Russia‪’‬s real war

Hend Elsayed Hani, Saturday 11 Oct 2025

The real risk of a confrontation between Russia and NATO has never been higher.

Ukrainian rescuers work among the rubble at the site of an air attack in Lapaivka, Lviv region (phot
Ukrainian rescuers work among the rubble at the site of an air attack in Lapaivka, Lviv region (photo: AFP)

 

Across Europe’s eastern flank, airspace violations, drone incursions and missile strikes are blurring the line between indirect conflict and open war. Western intelligence officials now warn that a single miscalculation — a stray drone, a downed jet, or a misread radar signal — could ignite the largest armed confrontation on the continent since 1945. A senior NATO diplomat told Politico that “if a Russian drone kills civilians inside NATO territory, the pressure to respond militarily will be enormous.” Each provocation forces the alliance closer to its mutual-defence clause and the nightmare scenario of direct war with Moscow.
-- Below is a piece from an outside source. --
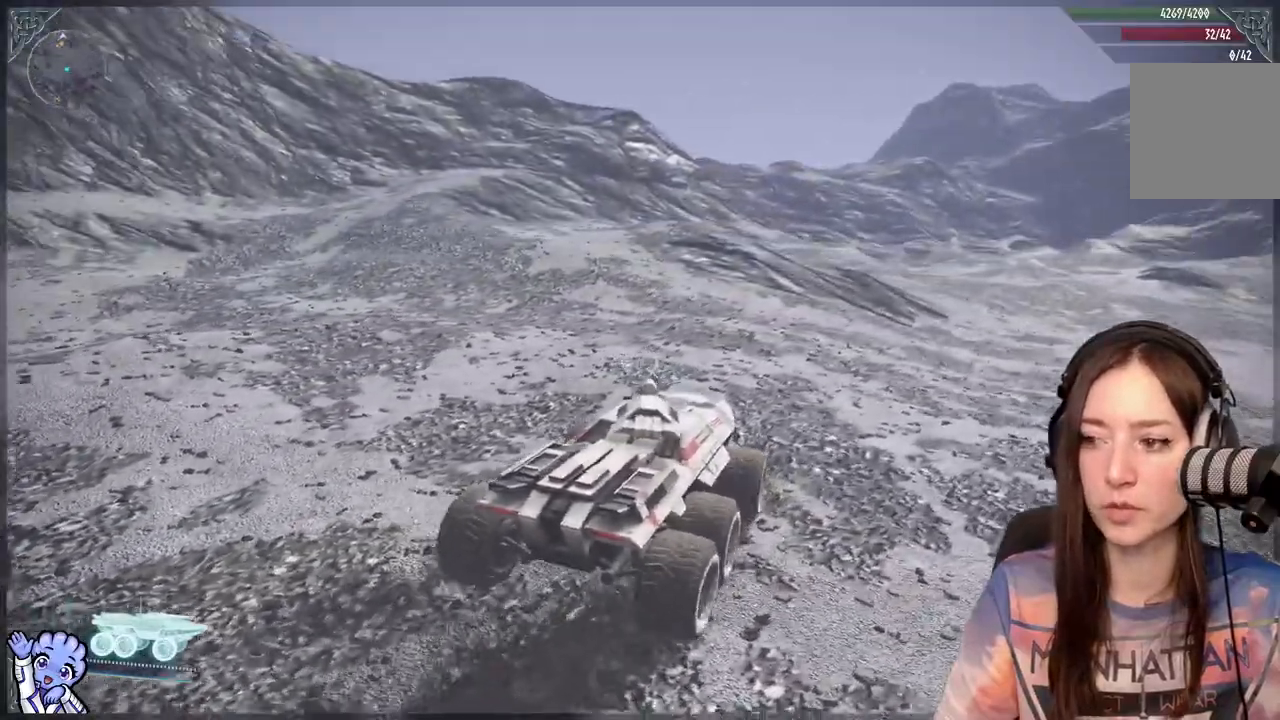
{"buttons": [], "left_stick": "up", "right_stick": "center", "events": [[33, "right_stick", "center"], [67, "left_stick", "up"]]}
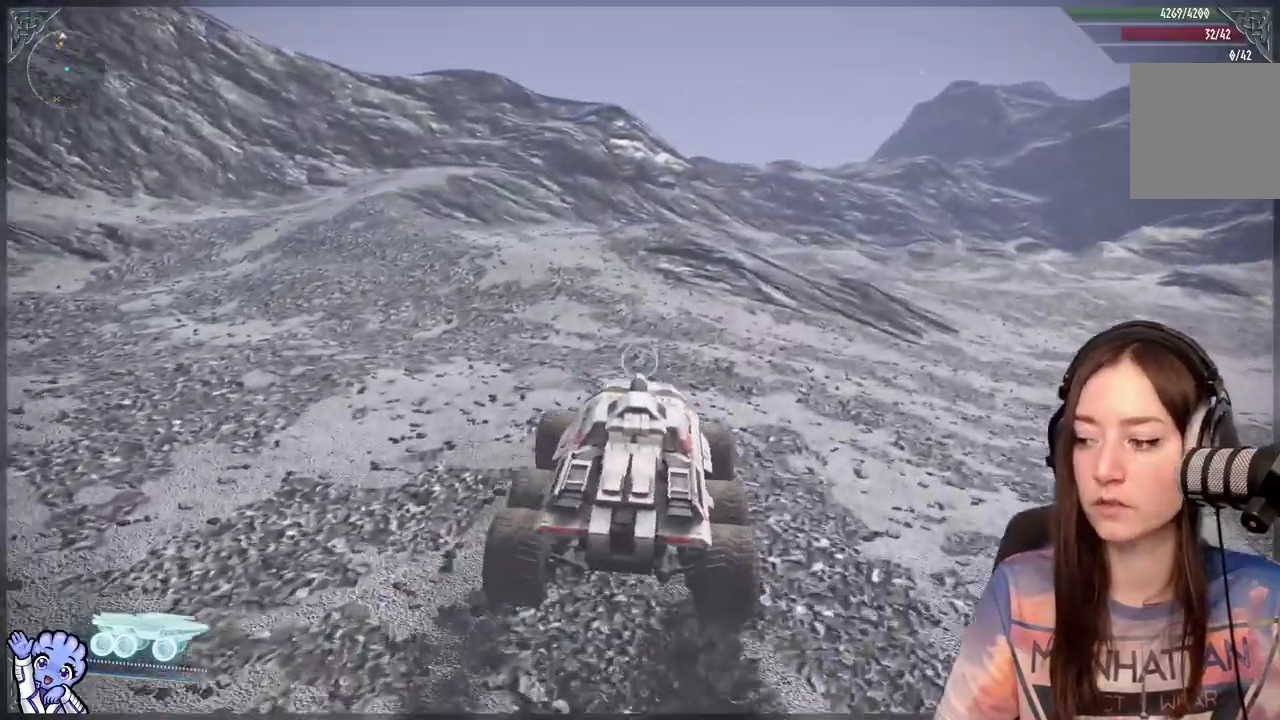
{"buttons": [], "left_stick": "up", "right_stick": "center", "events": []}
At the United Nations General Assembly last week, Russian Foreign Minister Sergey Lavrov said NATO and the European Union “have already declared a real war on my country and are directly participating in it.” Speaking during the G20 meetings in New York, Lavrov accused the US-led alliance of arming Ukraine, providing battlefield intelligence, and waging economic warfare designed to “cripple” Russia.

While insisting Moscow had “no intention” of attacking EU or NATO states, Lavrov warned that Russia would deliver a “decisive response” to any Western aggression. His words — coupled with fresh Russian airstrikes and new US weapons debates — signalled that the conflict, once confined to Ukraine, is now a Europe-wide security crisis.

The most recent escalation came on 5 October, when Poland rapidly mobilised fighter jets after Russia launched airstrikes on Ukraine’s Lviv region, less than 80 kilometres from the Polish border.

“Polish and allied aircraft are operating intensively in our airspace, while ground-based air defence and radar reconnaissance systems have reached the highest state of readiness,” Poland’s operational command said on X.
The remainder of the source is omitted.